> _REKORDY DANYCH_
──────

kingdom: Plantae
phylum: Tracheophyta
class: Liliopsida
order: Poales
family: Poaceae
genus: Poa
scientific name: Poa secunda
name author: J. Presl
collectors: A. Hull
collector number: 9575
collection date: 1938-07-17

──────

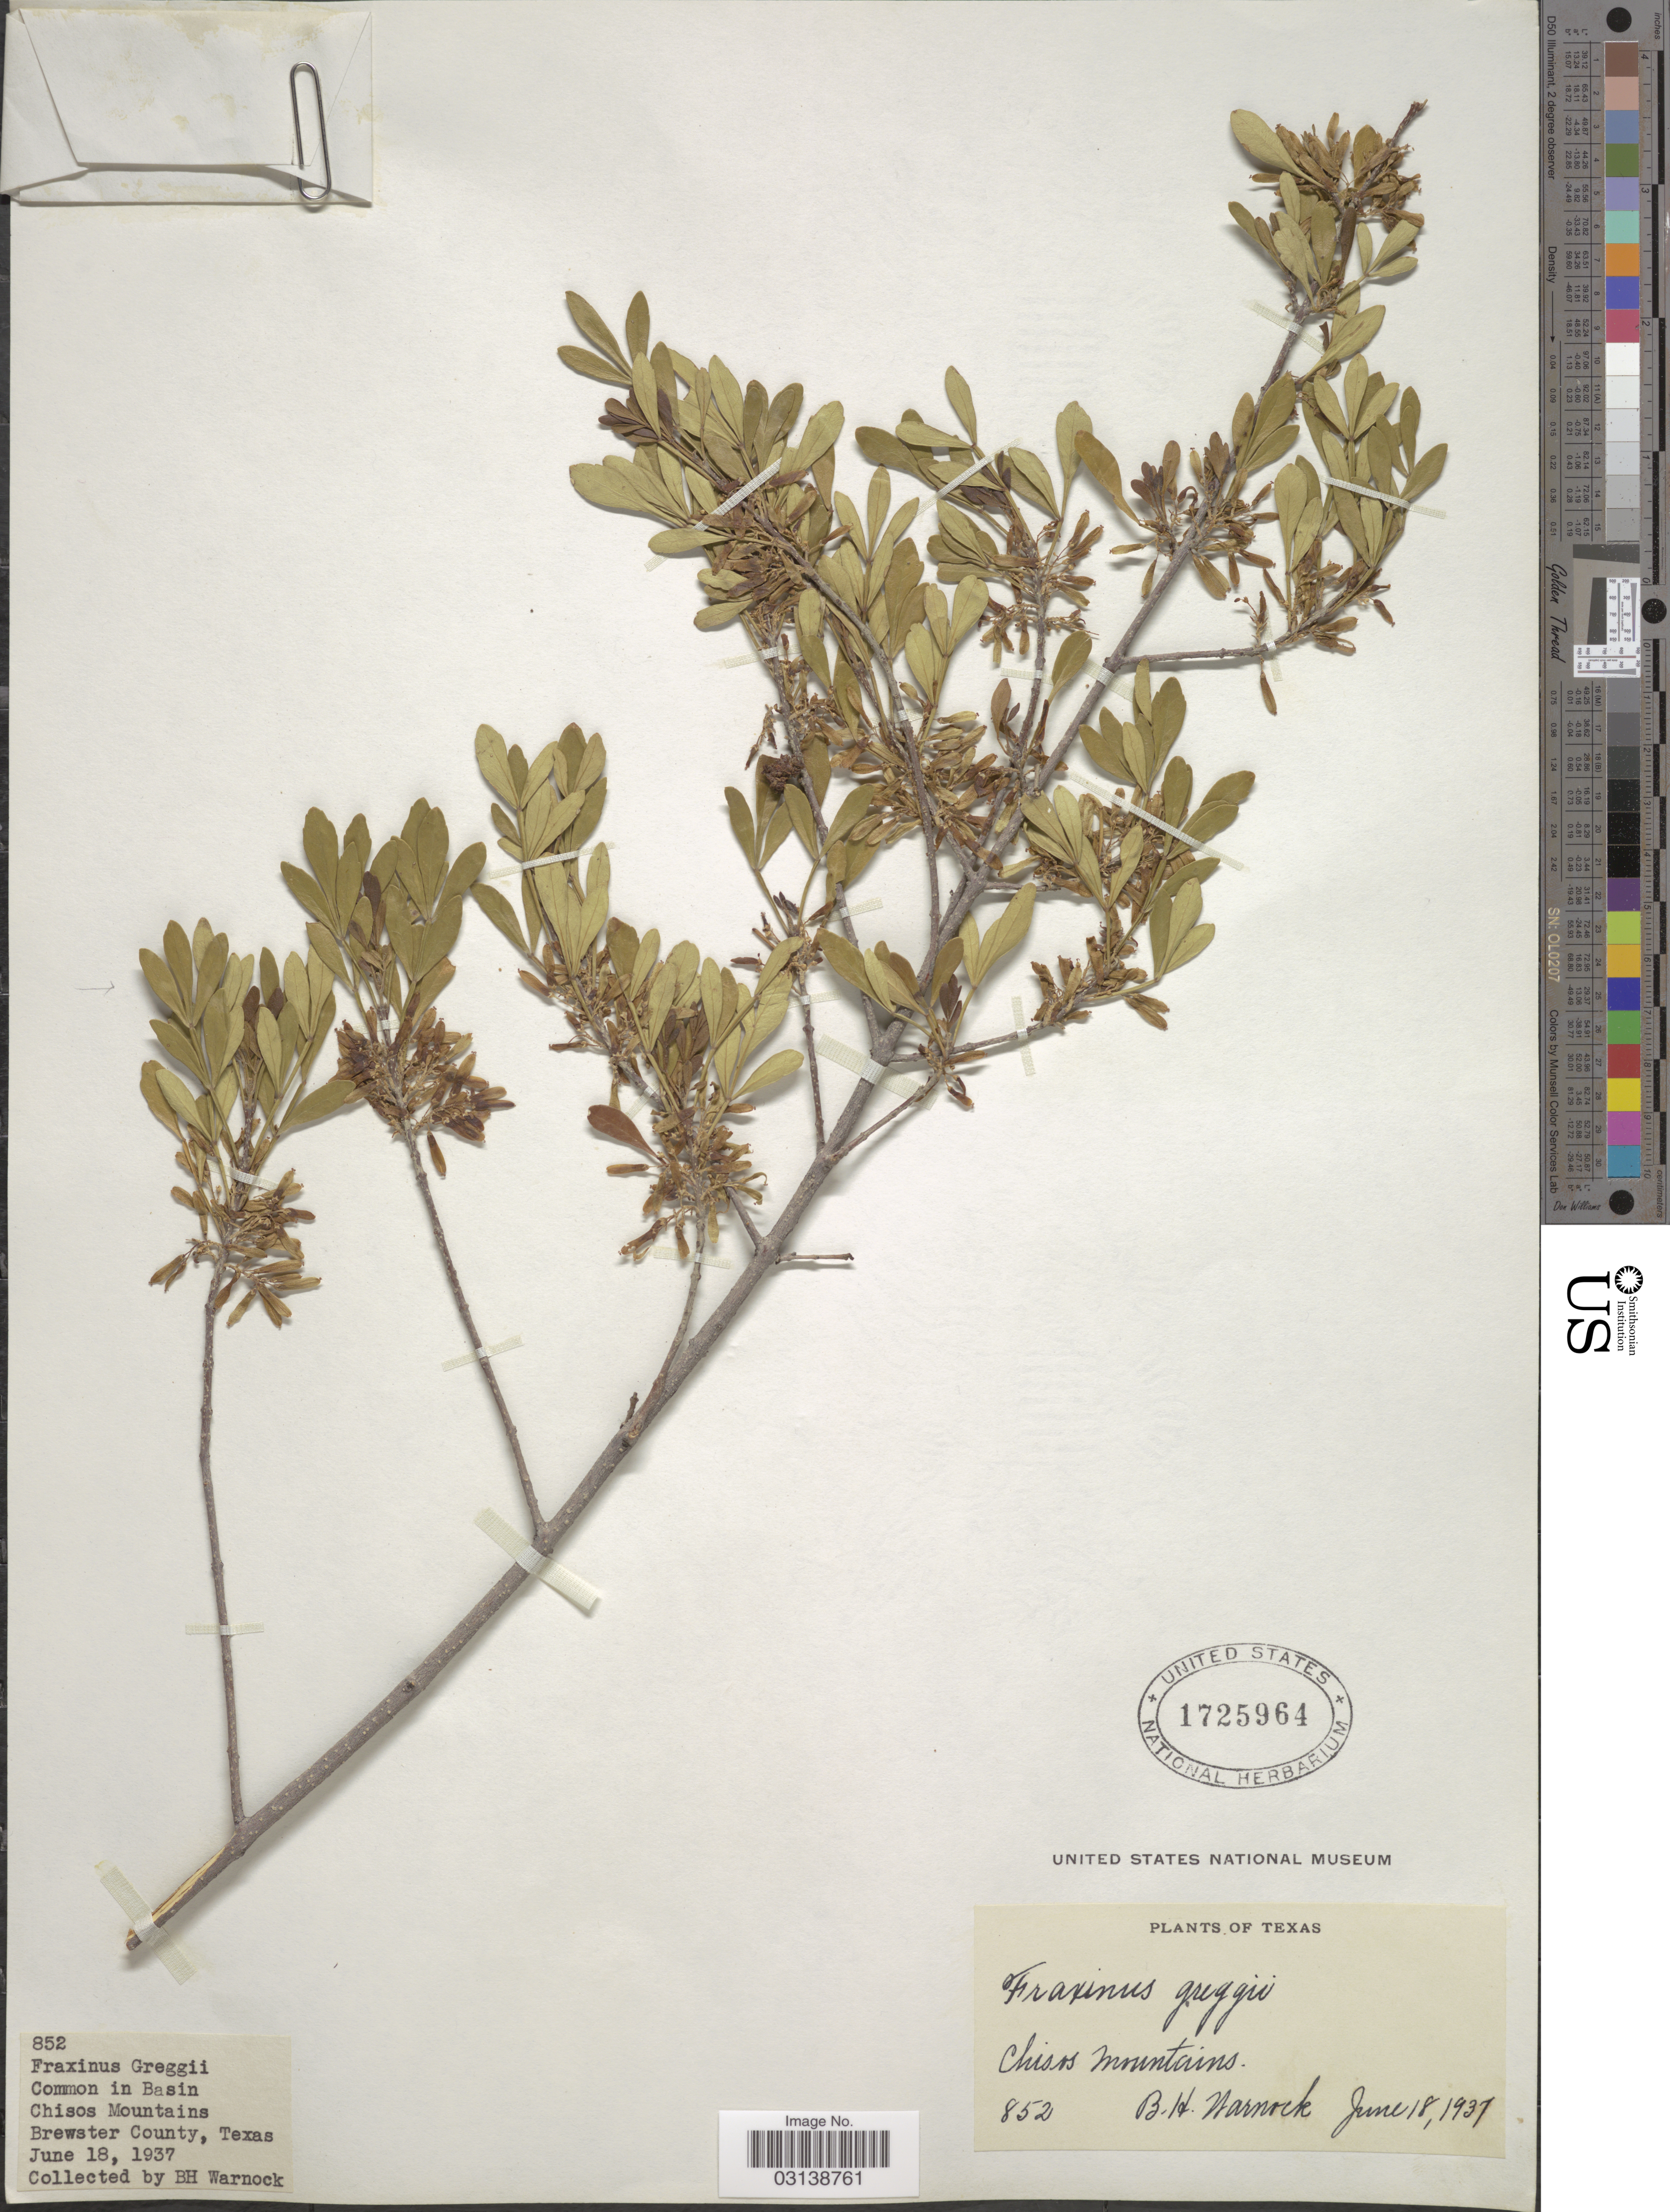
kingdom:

──────

> _CEL ĆWICZENIA_
Zamień „name author” na „authority” w wierszach od tego, który zawiera „class: Liliopsida”, do tego, który zawiera „collector number: 9575”, włącznie. Podaj tylko te wiersze, a resztę pozostaw bez zmian.

> _ODPOWIEDŹ_
class: Liliopsida
order: Poales
family: Poaceae
genus: Poa
scientific name: Poa secunda
authority: J. Presl
collectors: A. Hull
collector number: 9575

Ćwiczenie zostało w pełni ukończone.